Leadership lessons can be gleaned from Attila the Hun, Jesus, Ted Talks, Abraham Lincoln, Lao Tzu, Homer Simpson, and many others and from lots of sources. Prospective leaders are told to be firm, be empathetic, be inspirational, to lean in, to move quickly, to wait and see, and above all to be themselves.  Leadership lessons are like a smorgasbord to be gorged on.

So what is the leading in turmoil answer? Given all this advice and information, how is one supposed to lead in uncertain times? After many years as a consultant, and now as a college president, I have learned one effective way to lead is to lead like a management consultant. It may sound counterintuitive.  Consultants are known for showing up, borrowing your watch, telling you the time, and disappearing. There is no leadership in that behavior.

Hold on just a minute.

Consultants are often brought into tough situations. We can we learn about leadership from consultants even when the consultant is not talking about leadership. I suspect the consultants don’t even know it, but there are three simple facts about consultants that leaders should adopt in times of turmoil.

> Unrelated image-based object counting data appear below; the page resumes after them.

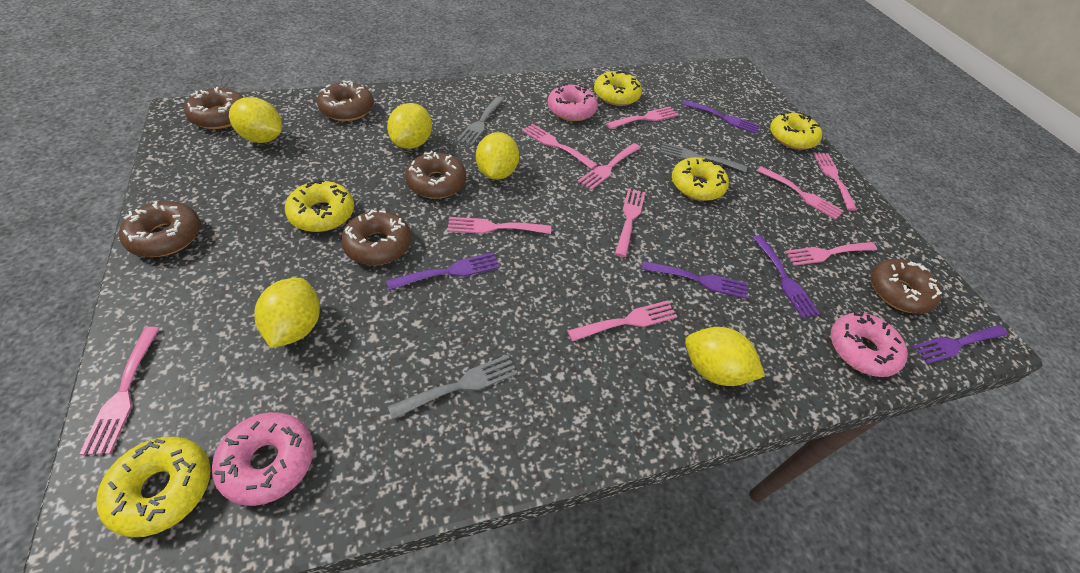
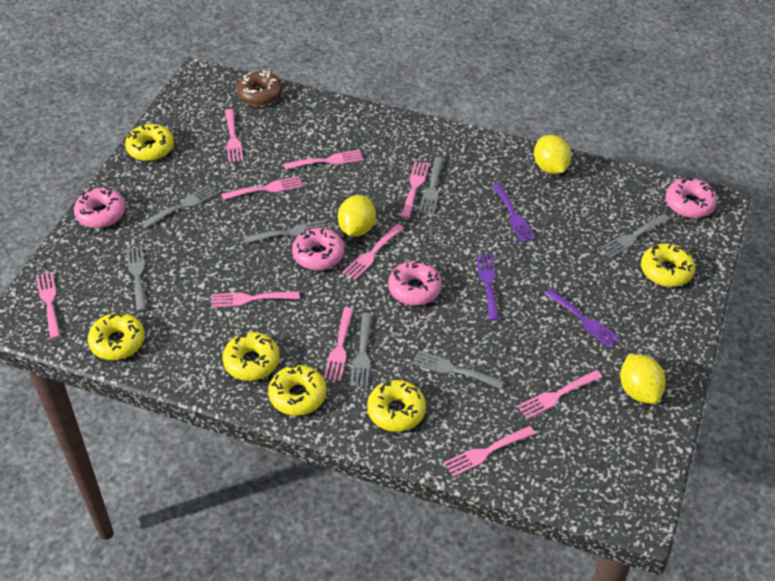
brown donut: 6 -> 1
grey fork: 3 -> 7
pink donut: 3 -> 4
purple fork: 5 -> 3
yellow donut: 5 -> 6
yellow lemon: 5 -> 3

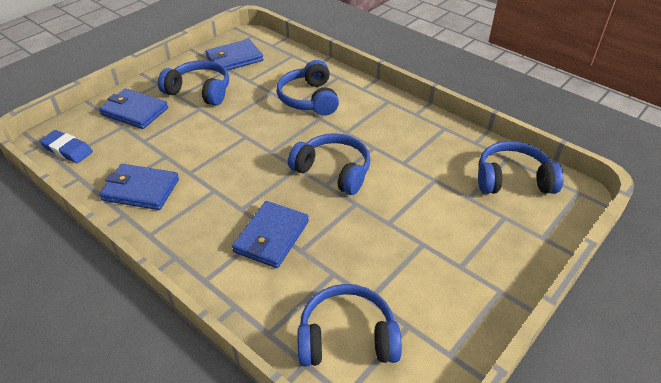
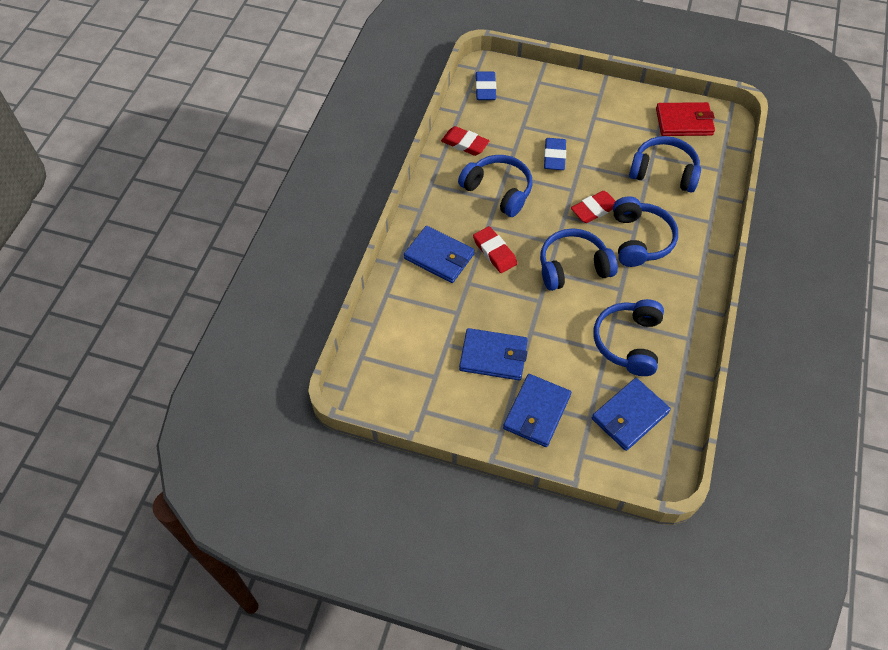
blue eraser: 1 -> 2
red eraser: 0 -> 3
red wallet: 0 -> 1

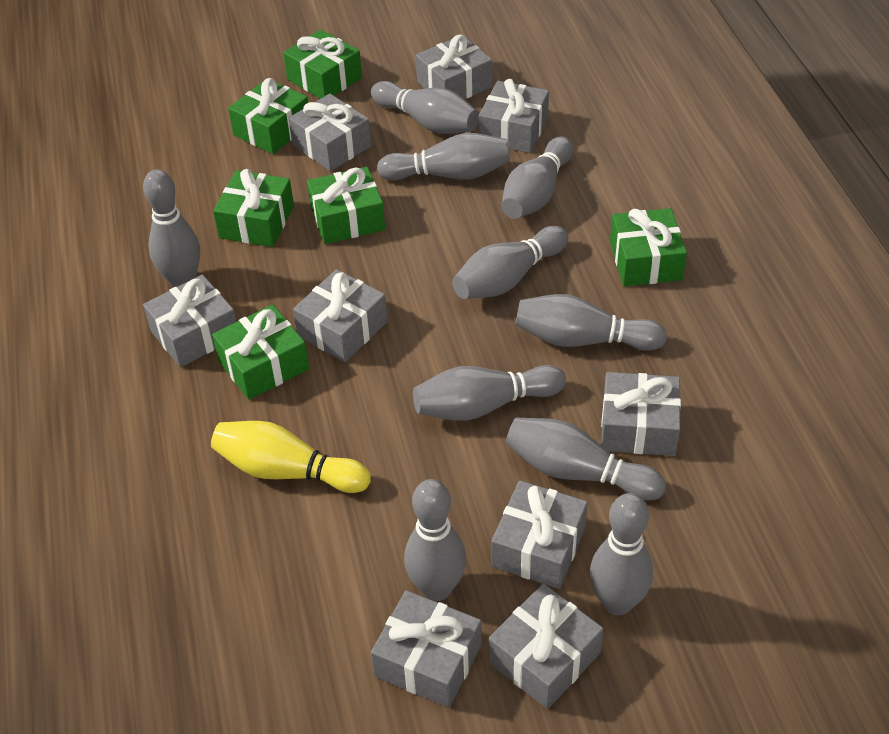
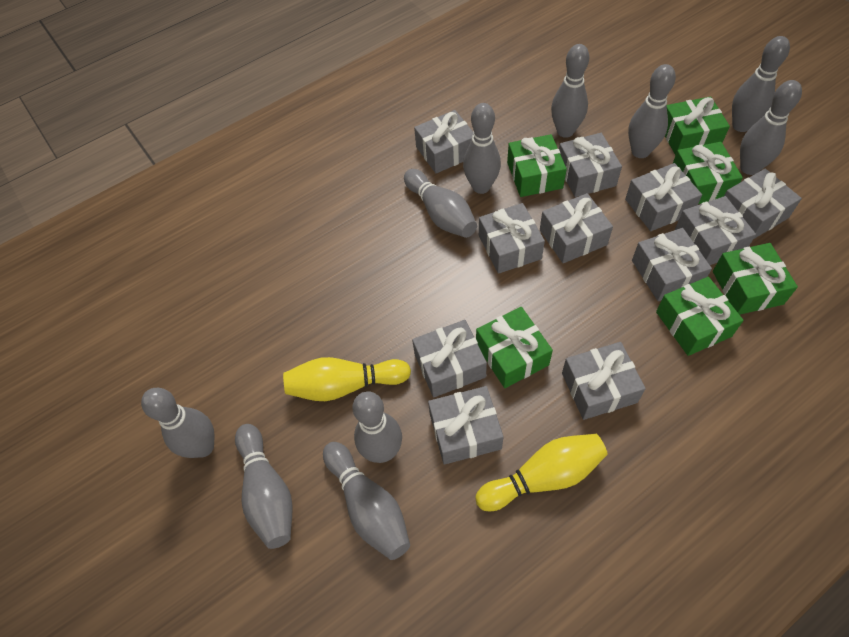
grey gift: 9 -> 11
yellow bowling pin: 1 -> 2

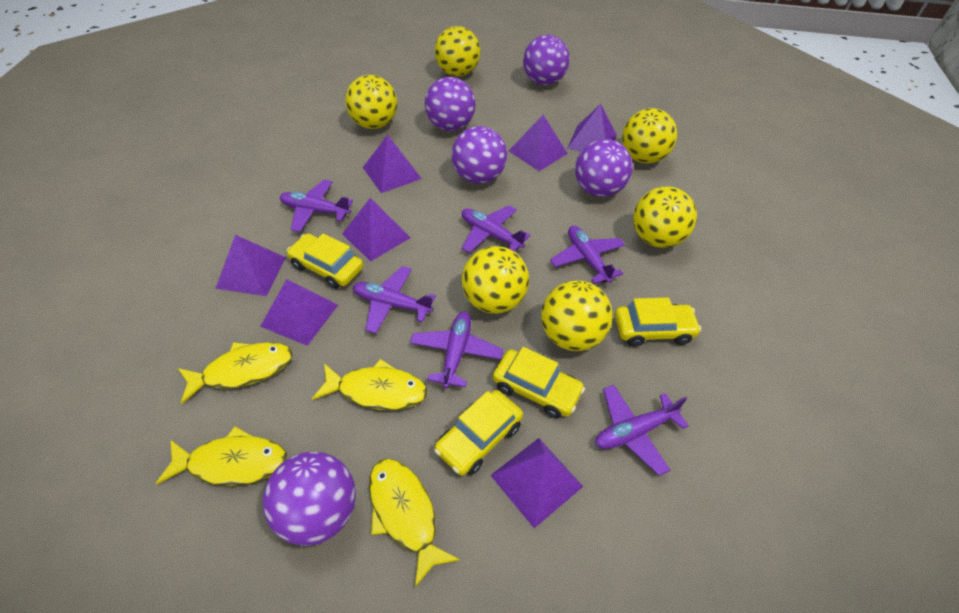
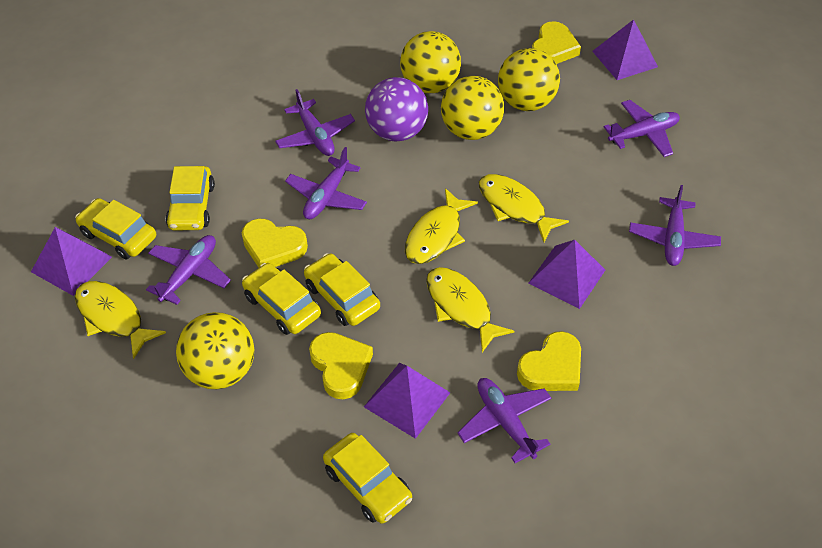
purple ball: 5 -> 1
purple pyramid: 7 -> 4
yellow ball: 6 -> 4
yellow car: 4 -> 5
yellow heart: 0 -> 4

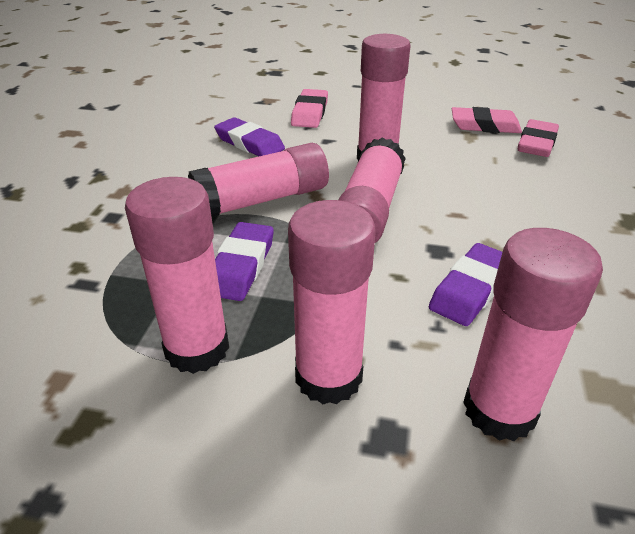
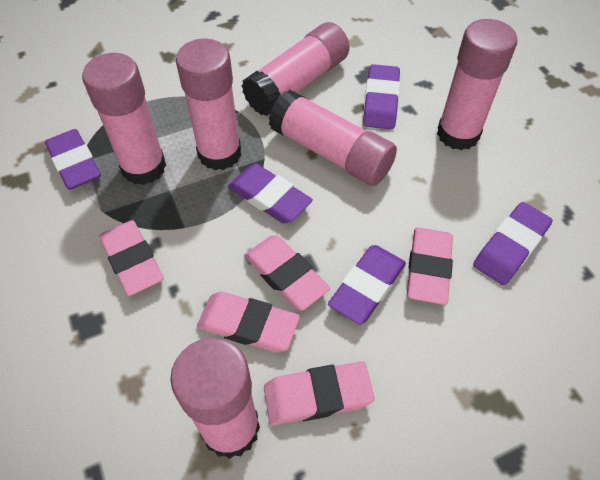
pink eraser: 3 -> 5
purple eraser: 3 -> 5

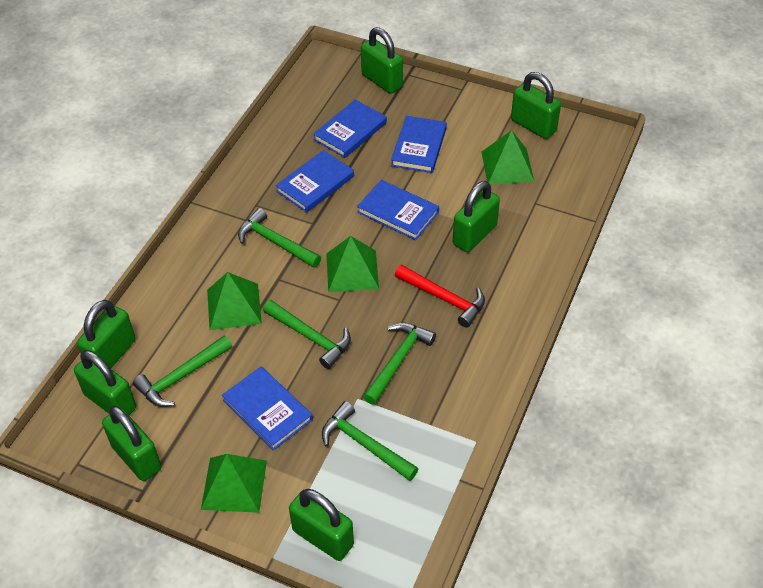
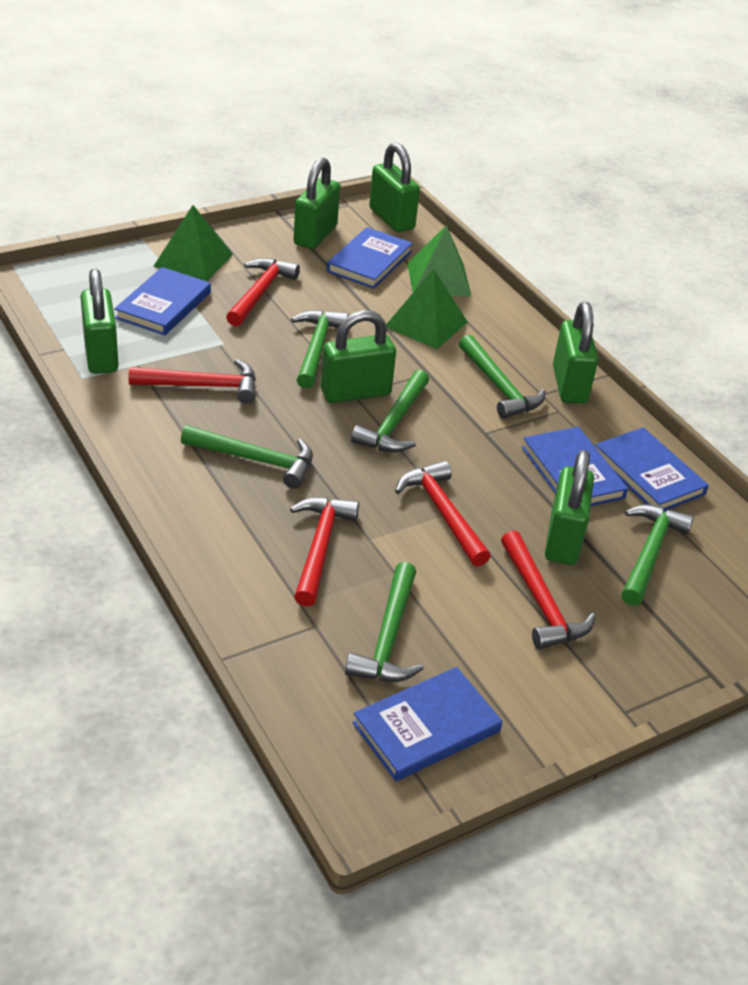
green hammer: 5 -> 6
green padlock: 7 -> 6
green pyramid: 4 -> 3
red hammer: 1 -> 5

  1. Consultants tell the truth. The maxim is that consultants can state what no one else will say because the consultant will still have a job tomorrow. In fact, that is a major reason why consultants are hired – they do tell the truth whether it be based on analysis, observation or research. Leaders must tell the truth no matter how hard that reality may be. To be credible and speak the truth in an organization is to be a leader.
  2. Consultants don’t miss deadlines. It may require staying up all night for weeks, but by hook or crook, it will be done on time. It’s a lesson that newbies in consulting learn early – miss a deadline and you will be fired.  Leaders set examples and set expectations and meeting deadlines is a good one to set.  A “whatever it takes” mentality is one that can serve a leader well.
  3. Consultants bring hope. Hope is delivered in the form of the prospect that things will get better, that change will be implemented, that the deadwood will finally be revealed and that we might succeed. That is exactly the same thing that a leader needs to convey – hope

Many, many business consultants roam the universe. The good ones are aware of the value that is possible when they bring all three of these traits to the party.  These are the consultants that make a difference. For the leader who wants to make a difference, it might be time to borrow the leadership watch from the consultant. I learned from consulting and consultants, and it is now one way to lead in times of turmoil.